Since the last clicker training, me and Mille have continued the training by ourselves. By doing so a couple of issues have emerged and I brought them up when our trainer, Carolina, was here again.
The biggest problem we have right now is that even though I’ve really tried to make Mille understand that the target means work, he still sees me as a candy slot machine. Every time he sees me he turns into an "Audrey plant" screaming “feed me” over and over again. He has also started to show signs of frustration when he doesn’t understand what he is supposed to do to get a treat. Lastly, his eating habits needs some work, giving him candy is a danger to my hands - he almost attacks the hand to get the candy.
We started with the simple things, like him coming to me when I showed the target. This worked like a charm. After coming to me we practiced the standing still with the head straight forward. I was a bit tired and couldn’t get the perfect timing which made Mille frustrated and angry. So we changed our approach from click and a treat to a click and a continuous supply of candy, as long as he kept still. This worked really well, he understood quickly and we took a break where he started with trying to join us outside the arena and lastly gave up and tried to find something edible in there instead.
Mille when I come in to the arena, he immediately comes to me, looking for candy.
This is how we want Mille to behave when I enter the arena. He does what he wants until I show the target and calls his name.
After the break we tried with the click and one treat and you could really see that he now understood completely what to do. When he was standing totally still he tensed his nose and looked really concentrated, an easy sign of when to click and treat. The next step from here is to make him stand still for longer periods or adding behaviours to the stand still.
We wanted to try and connect another behaviour to the standing still. The lower his head on the lower command seemed like a good idea, since he's been doing it so great when we trained by ourselves. But here we hit an obstacle; Mille is used to me being on the side when standing still and me being in front of him when lowering the head. Even though he understood the command a couple of days earlier, he now got confused. My first instinct was to repeat the command until he lowered his head, but doing so introduced the risk of changing behaviour for the command, so we took a break instead and discussed the next step.
We decided to address the “attack the treat” and “human equals candy” issues instead, since they became more and more painful. My feeding hand was already red from his teeth and even though he is a small horse he still has a rather effective set of teeth.

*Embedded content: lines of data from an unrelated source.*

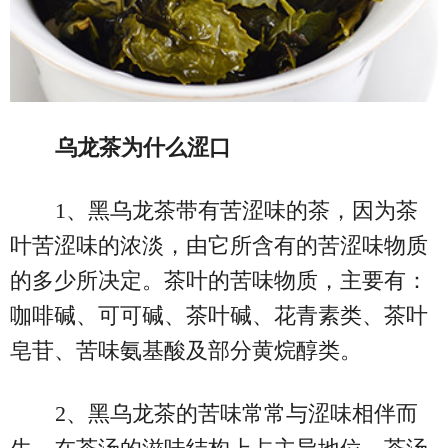
乌龙茶为什么涩口
1、黑乌龙茶带有苦涩味的茶，因为茶
叶苦涩味的浓淡，由它所含有的苦涩味物质
的多少所决定。茶叶的苦味物质，主要有：
咖啡碱、可可碱、茶叶碱、花青素类、茶叶
皂苷、苦味氨基酸及部分黄烷醇类。
2、黑乌龙茶的苦味常常与涩味相伴而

We also needed to make him understand the starter and ender of a session.
To make it more clear to Mille that it is the target that means work we tried standing in the arena without the target. We quickly realised that this was not a good idea, he kept on biting and gnawing and pulling our clothes with his teeth and we changed approach again. We now tried a thing called “take nicely”, the purpose of this exercise being to show Mille that even though there are candy in a closed hand, he can’t get it until he removes his head from it. Once he gets the candy we almost force it into his mouth with an open hand, pulling the hand upwards. Again my bad timing made Mille frustrated and we took a break and changed our approach one last time.
This time we used the nose-target, I held it in my right hand, in my left I had candy. To get the candy he needed to touch the target with his nose and when hi did I clicked and quickly gave him the candy over by the target. Mille understood this really fast and we quit here to end on something positive.
We discussed the fact that the pieces of apples I used as treats was a bit to powerful a motivator and I should probably try using something less appetising, like hay.